***** BRONTEKST

ECLI:NL:CRVB:2020:2712

Centrale Raad van Beroep

Datum uitspraak
24 september 2020
Publicatiedatum
4 november 2020
Zaaknummer
19/1025 AOW-PV
Instantie
Centrale Raad van Beroep
Type
Uitspraak
Procedures
  • Hoger beroep
Vindplaatsen
  • Rechtspraak.nl
AI samenvatting door LexboostAutomatisch gegenereerd

Afwijzing aanvraag ouderdomspensioen AOW wegens gebrek aan verzekering in Nederland

In deze zaak heeft de Centrale Raad van Beroep op 24 september 2020 uitspraak gedaan in hoger beroep tegen de beslissing van de rechtbank Amsterdam. Appellante, geboren in 1953, heeft in 2018 een aanvraag voor een ouderdomspensioen op grond van de Algemene Ouderdomswet (AOW) ingediend. De aanvraag werd afgewezen door de Sociale verzekeringsbank (Svb) op basis van het feit dat appellante nooit in Nederland heeft gewoond of gewerkt, waardoor zij niet verzekerd was voor de AOW. Het bezwaar tegen deze afwijzing werd eveneens ongegrond verklaard.

De rechtbank oordeelde dat appellante geen aanspraak kan maken op een ouderdomspensioen op basis van huwelijkse tijdvakken, omdat de verzekering van haar echtgenoot voor de AOW al was geëindigd vóór de huwelijksdatum. Appellante heeft aangevoerd dat haar overleden echtgenoot in Nederland verzekerd was en premies heeft betaald, en dat zij zelf ziek is en geen inkomsten heeft.

De Centrale Raad van Beroep bevestigde de eerdere uitspraak van de rechtbank en oordeelde dat appellante geen recht heeft op AOW, omdat zij niet zelf verzekerd is geweest en de voorwaarden voor aanspraak op huwelijkse tijdvakken niet zijn vervuld. De beslissing is openbaar uitgesproken en is gebaseerd op de overwegingen dat appellante niet in Nederland heeft gewoond of gewerkt en dat de verzekering van haar echtgenoot voor de AOW eindigde voor hun huwelijk.

Uitspraak

19.1025 AOW-PV

Centrale Raad van Beroep
Enkelvoudige kamer
Proces-verbaal van de mondelinge uitspraak op het hoger beroep tegen de uitspraak van de rechtbank Amsterdam van 13 februari 2019, 18/5227 (aangevallen uitspraak)
Partijen:
[appellante] te [woonplaats] , Marokko (appellante)
de Raad van bestuur van de Sociale verzekeringsbank (Svb)
Datum uitspraak: 24 september 2020
Zitting hebben: M.A.H. van Dalen-van Bekkum
Griffier: B.H.B. Verheul
Ter zitting is verschenen: namens de Svb mr. A. Marijnissen

BESLISSING

De Centrale Raad van Beroep
Bevestigt de aangevallen uitspraak.
Deze beslissing is uitgesproken in het openbaar. Zij is gebaseerd op de volgende overwegingen.
1.1.

**********

▸ **OPDRACHTEN**
1. Vertaal deze zin uit de tekst over de AOW-zaak in het Engels: "Het bezwaar tegen deze afwijzing werd eveneens ongegrond verklaard."
2. In welk jaar is appellante volgens de tekst over de AOW-zaak geboren?
3. Schrijf het vervolg van de tekst over de AOW-zaak, te beginnen bij overweging 1.1.

***** RUWE GEGEVENS

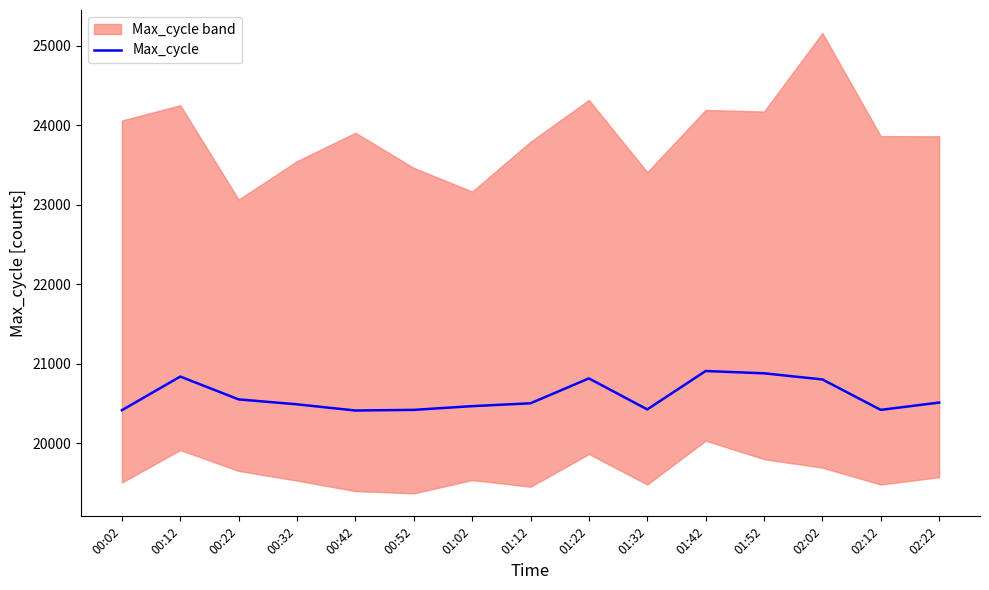

Approximately how many times larger is the value at 01:32 compared to 00:32?

1.0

**********

▸ **JOUW ANTWOORDEN**
1. The objection to this rejection was likewise declared unfounded.

2. In 1953.

3.
Appellante is geboren in 1953 en is [in] 2005 gehuwd met [naam echtgenoot] (echtgenoot). De echtgenoot is geboren in 1928 en is op [sterfdatum] 2009 overleden. Op 20 maart 2018 heeft appellante een ouderdomspensioen op grond van de Algemene Ouderdomswet (AOW) aangevraagd. Bij besluit van 15 juni 2018 heeft de Svb de aanvraag afgewezen.
1.2.
Het bezwaar van appellante tegen het besluit van 15 juni 2018 is bij besluit van 26 juli 2018 ongegrond verklaard. Daarbij is overwogen dat appellante niet verzekerd is geweest voor de AOW, omdat zij nooit in Nederland heeft gewoond of gewerkt. Ook is overwogen dat appellante geen aanspraken heeft op grond van huwelijkse tijdvakken, omdat de echtgenoot niet meer verzekerd was voor de AOW toen appellante op [trouwdatum] (bedoeld is kennelijk: [maand]) 2005 met de echtgenoot is gehuwd.
2. Bij de aangevallen uitspraak is het beroep van appellante ongegrond verklaard.
3. Appellante heeft gesteld dat zij recht heeft op een ouderdomspensioen ingevolge de AOW. Zij heeft erop gewezen dat haar overleden echtgenoot in Nederland verzekerd is geweest en premies heeft betaald. Ook is aangevoerd dat appellante ziek is, voor meer dan 80% arbeidsongeschikt is en geen inkomsten heeft.
4. Tussen partijen is niet in geschil dat appellante niet zelf in Nederland heeft gewoond of gewerkt of op andere (zelfstandige) grond verzekerd is geweest voor de AOW. Verder heeft appellante ingevolge het NMV geen aanspraak op ouderdomspensioen op grond van huwelijkse tijdvakken. De verzekering van de echtgenoot voor de AOW was al namelijk geëindigd voor de huwelijksdatum. De aangevallen uitspraak moet daarom worden bevestigd.
Waarvan proces-verbaal.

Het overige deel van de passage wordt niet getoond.